Shakun Gupta, MD - Childrens Memorial Hospital/McGaw Medical Center of Northwestern University; Elizabeth Ryan, EdD - Northwestern University Feinberg School of Medicine
One role of a physician is as an educator to peers and patients. Reviews of medical-student-as-teacher literature (Pasquinelli and Greenberg 2008) and resident-as-teacher literature (Wamsley et al 2004) noted wide variation among teacher training programs.1,2 Given the similar needs of undergraduate and graduate medical education learners, it is sensible to align resources and develop parallel programs.
To describe a program at Northwestern University Feinberg School of Medicine aligning teacher training programs for undergraduate and graduate medical education addressing teaching competencies for students and residents.
During 2010-2011, fourth year medical students served as teachers to junior medical students in clinical skills courses and had one teaching session videotaped. Residents from various departments were paired with students to review teaching videos, meet for feedback and serve as teachers/mentors to students. In preparation for their role as teachers, residents attended a 3-hour training session highlighting effective clinical teaching and feedback technique.
Using Kirkpatrick’s model of program evaluation, we report level one i.e. reactionary or satisfaction data from students and residents.3 From a survey (n=117 out of 170 students and 26 out of 45 residents) the following was observed: 73% of students and 54% of residents were satisfied or extremely satisfied with the program; 65% of students and 48% of residents rated importance of the program as important or extremely important; 84% of students and 92% of residents felt it helped them become a better peer/patient educator.

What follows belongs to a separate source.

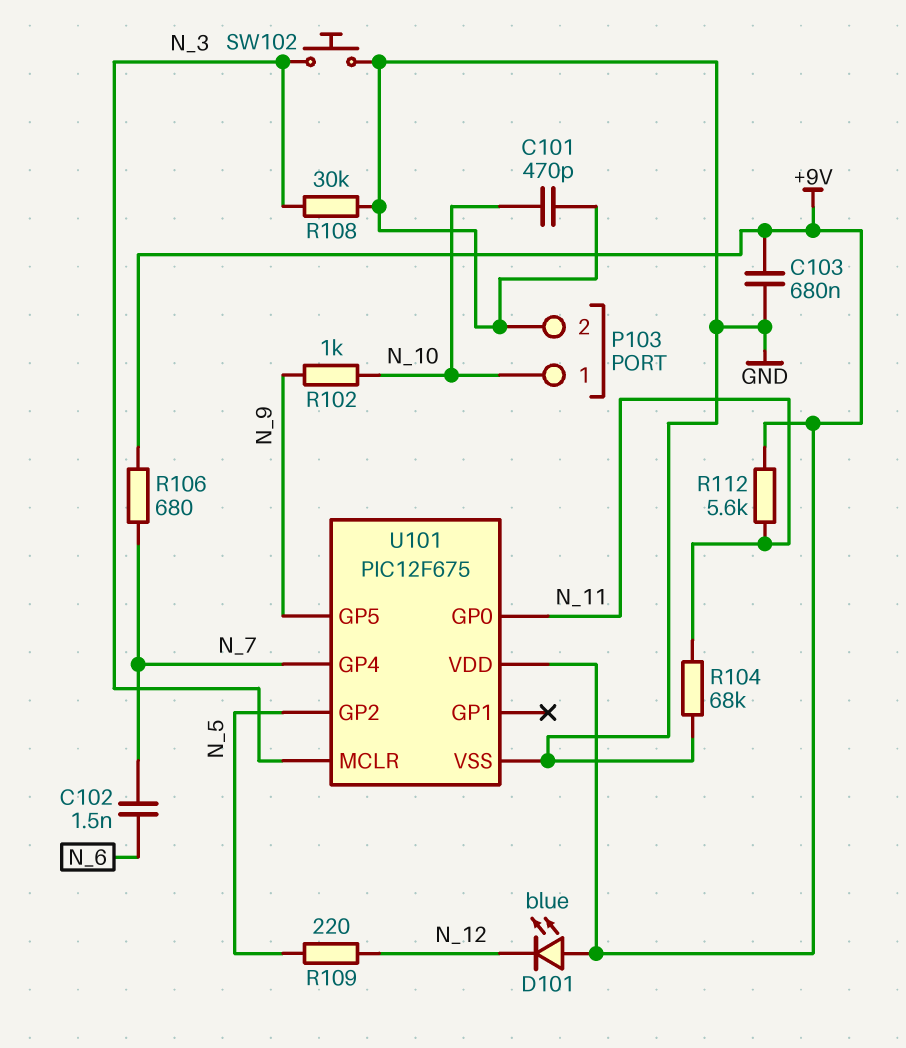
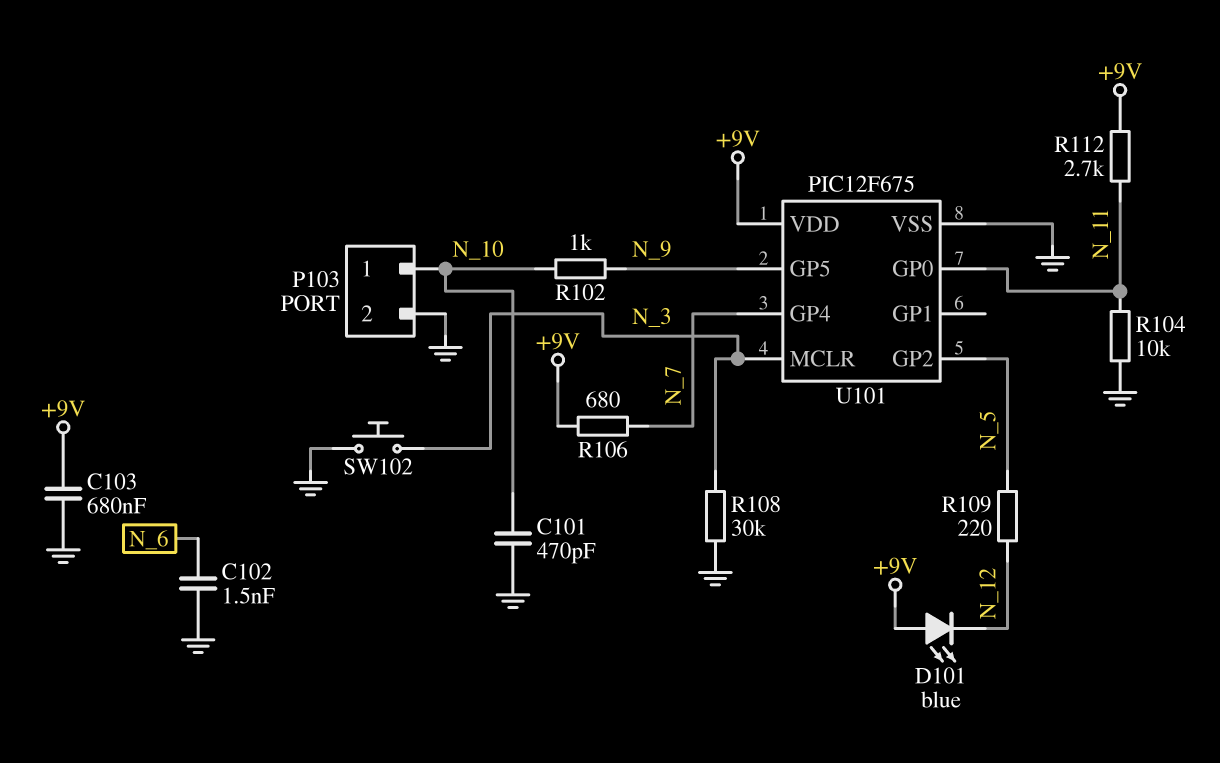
C102: 1.5nF (N_6, N_7) -> 1.5nF (GND, N_6)
R104: 68k (GND, N_11) -> 10k (GND, N_11)
R112: 5.6k (+9V, N_11) -> 2.7k (+9V, N_11)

Our curriculum creates a unique alignment between junior medical students, senior medical students and residents encouraging a learning partnership across training levels and building skills each group needs for the next phase of professional life. Recognizing that medical students today will be tomorrow’s residents and the future’s community/academic physicians highlights the importance of such programs.
1. Pasquinelli LM, Greenberg LW. A review of medical school programs that train medical stduents as teachers (MED-SATS), Teacing and Learning in Medicine. 2008;20(1):73-81.
2. Wamsley MA, Julian KA, Wipf J. A Literature Review of "Resident-as-Teacher" Curricula Do Teaching Courses Make a Difference. J Gen Intern Med. 2004;19:574-581.
3. Kirkpatrick DL. Techniques for evaluating training programs. Journal of American Society of Training Directors. 1959;13(3):21-26.